**KUTIPAN TEKS:**
---*---
Media pembelajaran seputar sunnah Rasulullah shallallahu 'alaihi wa sallam

La Ilaha Illallah Muhammad Rasulullah

Wednesday, August 22, 2018

Penjelasan Tentang Makna Tauhid Dan Syahadat La Ilaha Illallah - Bag.3

Penjelasan Tentang Makna Tauhid Dan Syahadat La Ilaha Illallah
Lanjutan dari Bagian-2...

Kitab Tauhid - Syaikh Muhammad bin Abdul Wahab At Tamimi

Laa Ilaaha Illallah - Makna, Rukun dan Konsekuensinya

Sudah selayaknya bagi setiap muslim untuk memahami apa makna (pengertian) kalimat Laa ilaaha illallah yang benar itu, juga paham rukun-rukunnya dan konsekuensi (tanggung jawab moral) bagi orang yang mengucapkan atau mengikrarkan kalimat tersebut. In syaa Allah, uraian ringkas ini memberikan jawaban atas tiga masalah tersebut di atas.

Saudaraku kaum muslimin, bila anda ditanya apa makna kalimat Laa ilaaha illallah itu, maka jawablah dengan tegas “Tidak ada yang berhak di sembah kecuali Allah” atau “ Tidak ada sesembahan yang benar kecuali Allah

Jadi, segala sesuatu yang di jadikan sesembahan oleh manusia, baik itu berupa berhala-berhala atau patung-patung, pepohonan, batu-batuan atau kuburan-kuburan yang di keramatkan, jin-jin dan setan, atau orang-orang sholih yang telah mati baik berupa para Nabi atau para Wali, maka itu semua adalah sesembahan yang bhatil (salah).

Allah Subhanahu wa Ta’ala menegaskan dalam firman Nya : “Yang demikian itu adalah karena sesungguhnya Allah Dia-lah (sesembahan) yang Haq, dan sesungguhnya apa yang mereka sembah selain Allah itulah yang batil, dan sesungguhnya Allah adalah Dzat Yang Maha Tinggi lagi Maha Besar. “ (QS. Al-Hajj : 62 dan Luqman : 30).

Dan Allah Ta’ala juga berfirman : “Maka ketahuilah, sesungguhnya tidak ada yang berhak di sembah kecuali Allah. “ (QS.Muhammad : 19)

Syaikh Sholih Fauzan bin Abdullah Al-Fauzan hafidhahullah menjelaskan bahwa makna kalimat tersebut secara global adalah “Tidak ada sesembahan yang haq (benar) selain Allah !” Hal ini karena khobar “Laa” dalam kalimat Laa ilaaha illallah harus di takdirkan dengan “Bi haqqin” (Yang haq), tidak boleh hanya di takdirkan dengan “Maujuudun” (Ada). Karena kalau hanya ditafsirkan dengan “Tidak ada sesembahan lain selain Allah”, hal ini menyalahi kenyataan yang ada, karena kenyataannya justru tuhan-tuhan selain Allah yang di sembah oleh manusia itu banyak sekali. Hal itu juga akan mengandung arti bahwa menyembah tuhan-tuhan tersebut adalah beribadah juga untuk Allah, hal ini tentu merupakan kbathilan yang nyata!.
---*---
**DATA YANG DISEDIAKAN:**

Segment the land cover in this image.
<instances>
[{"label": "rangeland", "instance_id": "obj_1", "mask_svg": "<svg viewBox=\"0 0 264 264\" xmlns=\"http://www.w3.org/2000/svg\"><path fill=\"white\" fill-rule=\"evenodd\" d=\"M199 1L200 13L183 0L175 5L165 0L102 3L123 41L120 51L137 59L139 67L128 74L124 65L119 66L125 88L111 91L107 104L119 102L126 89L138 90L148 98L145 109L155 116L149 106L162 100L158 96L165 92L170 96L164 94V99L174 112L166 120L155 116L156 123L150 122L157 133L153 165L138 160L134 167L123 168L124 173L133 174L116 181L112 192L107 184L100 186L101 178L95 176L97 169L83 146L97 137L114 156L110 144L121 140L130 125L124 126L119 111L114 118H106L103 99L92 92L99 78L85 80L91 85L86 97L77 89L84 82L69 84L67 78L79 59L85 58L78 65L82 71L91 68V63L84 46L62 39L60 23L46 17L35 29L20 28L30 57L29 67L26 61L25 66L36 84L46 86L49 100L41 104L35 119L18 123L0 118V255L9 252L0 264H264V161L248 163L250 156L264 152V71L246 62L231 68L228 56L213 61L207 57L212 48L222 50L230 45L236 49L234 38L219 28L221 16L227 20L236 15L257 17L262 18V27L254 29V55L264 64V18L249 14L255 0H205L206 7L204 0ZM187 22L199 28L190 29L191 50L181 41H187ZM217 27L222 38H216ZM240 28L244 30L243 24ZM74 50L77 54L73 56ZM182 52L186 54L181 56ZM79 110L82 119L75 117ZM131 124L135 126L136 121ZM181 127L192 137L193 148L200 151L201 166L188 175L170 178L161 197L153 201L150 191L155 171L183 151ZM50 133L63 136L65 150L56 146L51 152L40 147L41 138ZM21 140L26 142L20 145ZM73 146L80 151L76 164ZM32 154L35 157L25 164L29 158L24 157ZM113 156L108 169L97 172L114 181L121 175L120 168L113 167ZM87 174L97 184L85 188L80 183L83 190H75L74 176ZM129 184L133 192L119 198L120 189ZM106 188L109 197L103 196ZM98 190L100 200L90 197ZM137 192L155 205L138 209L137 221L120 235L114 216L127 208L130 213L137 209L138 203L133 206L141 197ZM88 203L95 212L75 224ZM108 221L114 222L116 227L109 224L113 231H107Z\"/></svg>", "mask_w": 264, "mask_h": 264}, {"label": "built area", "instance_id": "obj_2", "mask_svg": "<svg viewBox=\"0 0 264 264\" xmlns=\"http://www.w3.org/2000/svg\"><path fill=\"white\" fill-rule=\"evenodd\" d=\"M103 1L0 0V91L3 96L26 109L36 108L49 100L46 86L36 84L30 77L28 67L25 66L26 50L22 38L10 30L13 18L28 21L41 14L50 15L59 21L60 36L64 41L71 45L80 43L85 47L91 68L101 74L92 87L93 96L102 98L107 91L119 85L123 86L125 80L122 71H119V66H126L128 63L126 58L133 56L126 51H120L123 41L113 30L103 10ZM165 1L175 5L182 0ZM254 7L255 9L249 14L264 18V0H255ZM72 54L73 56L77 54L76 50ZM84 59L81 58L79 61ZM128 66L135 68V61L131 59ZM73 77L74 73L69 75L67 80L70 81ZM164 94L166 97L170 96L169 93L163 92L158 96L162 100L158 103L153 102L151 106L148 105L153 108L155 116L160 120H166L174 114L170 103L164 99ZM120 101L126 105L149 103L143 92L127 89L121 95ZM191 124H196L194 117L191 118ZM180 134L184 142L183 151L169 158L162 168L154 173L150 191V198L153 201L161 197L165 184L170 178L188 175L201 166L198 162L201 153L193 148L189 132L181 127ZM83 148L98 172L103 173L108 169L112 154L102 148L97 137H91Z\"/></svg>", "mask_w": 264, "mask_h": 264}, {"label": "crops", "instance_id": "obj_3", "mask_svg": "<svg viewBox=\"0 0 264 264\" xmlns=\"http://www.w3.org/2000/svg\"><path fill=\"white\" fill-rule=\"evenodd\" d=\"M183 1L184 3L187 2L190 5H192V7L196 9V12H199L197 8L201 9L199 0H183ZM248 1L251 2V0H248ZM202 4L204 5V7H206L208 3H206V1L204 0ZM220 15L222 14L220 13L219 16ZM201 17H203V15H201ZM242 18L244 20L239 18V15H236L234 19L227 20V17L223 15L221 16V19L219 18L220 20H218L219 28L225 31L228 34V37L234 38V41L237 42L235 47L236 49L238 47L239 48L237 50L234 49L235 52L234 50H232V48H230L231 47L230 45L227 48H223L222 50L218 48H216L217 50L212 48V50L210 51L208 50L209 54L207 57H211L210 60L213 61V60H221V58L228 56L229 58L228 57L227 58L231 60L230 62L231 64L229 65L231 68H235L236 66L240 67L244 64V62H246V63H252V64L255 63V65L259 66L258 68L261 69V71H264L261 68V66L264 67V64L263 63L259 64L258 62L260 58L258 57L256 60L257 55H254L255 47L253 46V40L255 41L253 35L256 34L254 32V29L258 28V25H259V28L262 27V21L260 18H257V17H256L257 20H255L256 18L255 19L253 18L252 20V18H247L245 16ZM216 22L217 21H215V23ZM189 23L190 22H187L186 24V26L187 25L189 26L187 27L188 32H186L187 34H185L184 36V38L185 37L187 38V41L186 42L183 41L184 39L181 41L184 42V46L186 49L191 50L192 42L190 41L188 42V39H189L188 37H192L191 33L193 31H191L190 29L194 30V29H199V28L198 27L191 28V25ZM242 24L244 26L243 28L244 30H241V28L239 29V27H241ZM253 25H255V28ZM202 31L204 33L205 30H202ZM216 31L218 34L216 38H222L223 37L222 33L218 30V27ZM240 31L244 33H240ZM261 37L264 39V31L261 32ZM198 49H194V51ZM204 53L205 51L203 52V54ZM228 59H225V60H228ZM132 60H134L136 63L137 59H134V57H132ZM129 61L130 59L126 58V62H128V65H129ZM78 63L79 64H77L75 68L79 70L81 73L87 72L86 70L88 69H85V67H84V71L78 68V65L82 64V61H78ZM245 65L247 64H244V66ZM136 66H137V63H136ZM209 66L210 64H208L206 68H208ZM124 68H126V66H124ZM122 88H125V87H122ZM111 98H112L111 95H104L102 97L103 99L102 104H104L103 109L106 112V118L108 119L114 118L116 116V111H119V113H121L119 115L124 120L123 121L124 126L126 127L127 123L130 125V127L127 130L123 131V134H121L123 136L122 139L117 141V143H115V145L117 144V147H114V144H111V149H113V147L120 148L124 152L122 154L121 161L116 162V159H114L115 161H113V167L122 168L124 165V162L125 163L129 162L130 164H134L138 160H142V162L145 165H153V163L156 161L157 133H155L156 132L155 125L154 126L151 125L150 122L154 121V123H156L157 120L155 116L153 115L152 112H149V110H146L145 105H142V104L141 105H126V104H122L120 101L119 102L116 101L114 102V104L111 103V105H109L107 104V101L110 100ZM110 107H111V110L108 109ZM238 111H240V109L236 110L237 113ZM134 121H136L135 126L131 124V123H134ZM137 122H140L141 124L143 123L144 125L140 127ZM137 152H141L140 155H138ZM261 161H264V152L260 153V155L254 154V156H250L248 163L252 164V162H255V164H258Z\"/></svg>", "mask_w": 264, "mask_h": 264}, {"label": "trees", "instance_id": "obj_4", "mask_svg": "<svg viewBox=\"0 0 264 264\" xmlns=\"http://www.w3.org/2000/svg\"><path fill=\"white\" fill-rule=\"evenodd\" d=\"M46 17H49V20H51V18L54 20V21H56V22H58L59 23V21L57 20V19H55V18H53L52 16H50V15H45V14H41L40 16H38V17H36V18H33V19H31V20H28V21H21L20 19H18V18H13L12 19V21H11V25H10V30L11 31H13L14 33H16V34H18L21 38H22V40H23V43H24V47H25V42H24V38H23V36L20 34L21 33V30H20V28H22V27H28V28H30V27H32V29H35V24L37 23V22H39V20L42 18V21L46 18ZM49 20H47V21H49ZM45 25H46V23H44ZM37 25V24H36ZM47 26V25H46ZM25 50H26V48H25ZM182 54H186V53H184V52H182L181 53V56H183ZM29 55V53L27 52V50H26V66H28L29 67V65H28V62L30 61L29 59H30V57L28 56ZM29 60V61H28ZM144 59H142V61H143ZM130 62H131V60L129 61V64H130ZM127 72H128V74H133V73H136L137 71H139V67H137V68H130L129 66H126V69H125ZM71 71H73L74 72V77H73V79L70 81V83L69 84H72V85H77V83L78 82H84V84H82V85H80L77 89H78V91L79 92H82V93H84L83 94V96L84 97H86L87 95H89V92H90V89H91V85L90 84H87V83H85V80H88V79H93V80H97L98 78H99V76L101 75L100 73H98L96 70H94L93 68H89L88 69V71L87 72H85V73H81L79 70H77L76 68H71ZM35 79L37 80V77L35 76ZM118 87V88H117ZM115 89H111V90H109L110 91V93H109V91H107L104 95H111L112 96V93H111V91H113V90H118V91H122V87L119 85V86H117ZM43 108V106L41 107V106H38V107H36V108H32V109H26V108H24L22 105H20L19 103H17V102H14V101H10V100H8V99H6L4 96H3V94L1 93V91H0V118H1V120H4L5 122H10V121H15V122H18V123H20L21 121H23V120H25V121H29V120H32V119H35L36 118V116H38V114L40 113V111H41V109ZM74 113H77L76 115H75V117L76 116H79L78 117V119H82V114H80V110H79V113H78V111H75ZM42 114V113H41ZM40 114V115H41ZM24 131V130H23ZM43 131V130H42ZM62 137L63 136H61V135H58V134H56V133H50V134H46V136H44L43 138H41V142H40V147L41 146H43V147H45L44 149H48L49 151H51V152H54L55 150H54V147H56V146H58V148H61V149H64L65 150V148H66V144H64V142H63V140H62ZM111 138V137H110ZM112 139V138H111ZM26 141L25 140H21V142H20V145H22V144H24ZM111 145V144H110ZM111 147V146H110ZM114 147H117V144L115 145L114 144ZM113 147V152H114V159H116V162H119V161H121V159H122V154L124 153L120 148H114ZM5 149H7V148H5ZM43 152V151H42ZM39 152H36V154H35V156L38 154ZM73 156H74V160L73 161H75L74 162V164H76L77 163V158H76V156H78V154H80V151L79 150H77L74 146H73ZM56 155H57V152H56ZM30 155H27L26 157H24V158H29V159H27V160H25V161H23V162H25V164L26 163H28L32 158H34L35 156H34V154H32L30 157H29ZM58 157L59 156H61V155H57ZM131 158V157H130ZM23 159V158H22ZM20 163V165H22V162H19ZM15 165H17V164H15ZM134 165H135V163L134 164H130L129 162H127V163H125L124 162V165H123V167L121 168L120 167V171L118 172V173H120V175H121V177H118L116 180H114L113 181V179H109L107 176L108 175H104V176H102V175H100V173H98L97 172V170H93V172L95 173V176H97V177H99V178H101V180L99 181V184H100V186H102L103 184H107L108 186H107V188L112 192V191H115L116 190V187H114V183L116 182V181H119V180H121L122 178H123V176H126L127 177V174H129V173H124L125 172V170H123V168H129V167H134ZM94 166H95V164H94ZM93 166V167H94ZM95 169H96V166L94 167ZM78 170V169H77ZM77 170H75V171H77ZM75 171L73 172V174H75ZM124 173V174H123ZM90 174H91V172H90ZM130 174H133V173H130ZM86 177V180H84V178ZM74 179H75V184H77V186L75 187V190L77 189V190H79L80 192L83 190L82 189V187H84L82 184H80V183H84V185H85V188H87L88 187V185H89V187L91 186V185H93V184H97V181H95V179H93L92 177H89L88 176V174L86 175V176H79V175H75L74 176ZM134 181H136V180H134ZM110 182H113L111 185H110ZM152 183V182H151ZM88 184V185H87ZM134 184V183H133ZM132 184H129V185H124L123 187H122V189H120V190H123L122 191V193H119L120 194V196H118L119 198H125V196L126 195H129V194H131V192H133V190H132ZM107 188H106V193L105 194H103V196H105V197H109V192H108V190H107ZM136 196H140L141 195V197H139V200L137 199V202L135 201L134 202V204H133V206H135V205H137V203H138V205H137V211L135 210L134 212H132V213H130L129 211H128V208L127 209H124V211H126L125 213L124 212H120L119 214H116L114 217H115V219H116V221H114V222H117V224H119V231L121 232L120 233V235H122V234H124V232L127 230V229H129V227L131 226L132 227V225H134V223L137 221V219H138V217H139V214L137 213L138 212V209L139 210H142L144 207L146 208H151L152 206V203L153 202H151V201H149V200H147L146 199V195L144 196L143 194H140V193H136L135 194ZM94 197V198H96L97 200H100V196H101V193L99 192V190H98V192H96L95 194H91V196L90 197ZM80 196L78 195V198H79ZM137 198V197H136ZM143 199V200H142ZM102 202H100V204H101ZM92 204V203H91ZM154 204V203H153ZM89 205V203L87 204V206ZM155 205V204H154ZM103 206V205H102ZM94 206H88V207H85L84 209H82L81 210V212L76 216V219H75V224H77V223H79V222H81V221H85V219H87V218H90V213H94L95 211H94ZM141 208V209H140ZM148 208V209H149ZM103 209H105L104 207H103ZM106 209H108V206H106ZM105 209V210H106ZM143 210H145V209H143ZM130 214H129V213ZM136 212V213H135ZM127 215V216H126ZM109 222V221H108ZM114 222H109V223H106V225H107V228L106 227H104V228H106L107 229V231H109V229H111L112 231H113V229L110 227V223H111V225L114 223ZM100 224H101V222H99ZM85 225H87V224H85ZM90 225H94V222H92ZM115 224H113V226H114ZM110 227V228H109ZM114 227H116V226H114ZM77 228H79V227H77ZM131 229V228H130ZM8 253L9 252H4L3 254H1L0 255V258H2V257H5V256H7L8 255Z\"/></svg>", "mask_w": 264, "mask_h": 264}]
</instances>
---*---
**DAFTAR SOAL:**
**A)** Menurut teks tentang makna Laa ilaaha illallah, dengan lafaz apa khobar "Laa" dalam kalimat tersebut harus ditakdirkan?
**B)** Teruskan teks tentang makna Laa ilaaha illallah mulai dari sesudah kalimat terakhirnya.

**JAWABAN:**
**A)** Dengan "Bi haqqin" (Yang haq).

**B)**
Kemudian, kalimat Laa ilaaha illallah itu ternyata telah di tafsirkan dengan beberapa penafsiran yang bathil di antaranya :

Pertama : Laa ilaaha illallah diartikan dengan “Tidak ada Tuhan selain Allah”. Ini adalah penafsiran yang bathil, karena hal itu mengandung pengertian : Sesungguhnya setiap yang disembah atau diibadahi, baik yang haq atau yang bathil, hal itu adalah Allah. Tentu hal ini tidak bisa di terima !

Kedua : Laa ilaaha illallah diartikan dengan “Tidak ada pencipta selain Allah”. Sesungguhnya ini adalah sebagian saja dari arti kalimat laa ilaaha illallah tersebut. Akan tetapi bukan ini yang di maksud, karena arti ini hanya mengakui Tauhid Rububiyyah saja, dan hal ini belum cukup.

Ketiga : Laa ilaaha illallah diartikan dengan “Tidak ada Hakim (Penentu Hukum) selain Allah”. Ini juga sebagian saja dari makna kalimat Laa ilaaha illallah, tetapi bukan itu yang di maksud, karena makna tersebut belum cukup.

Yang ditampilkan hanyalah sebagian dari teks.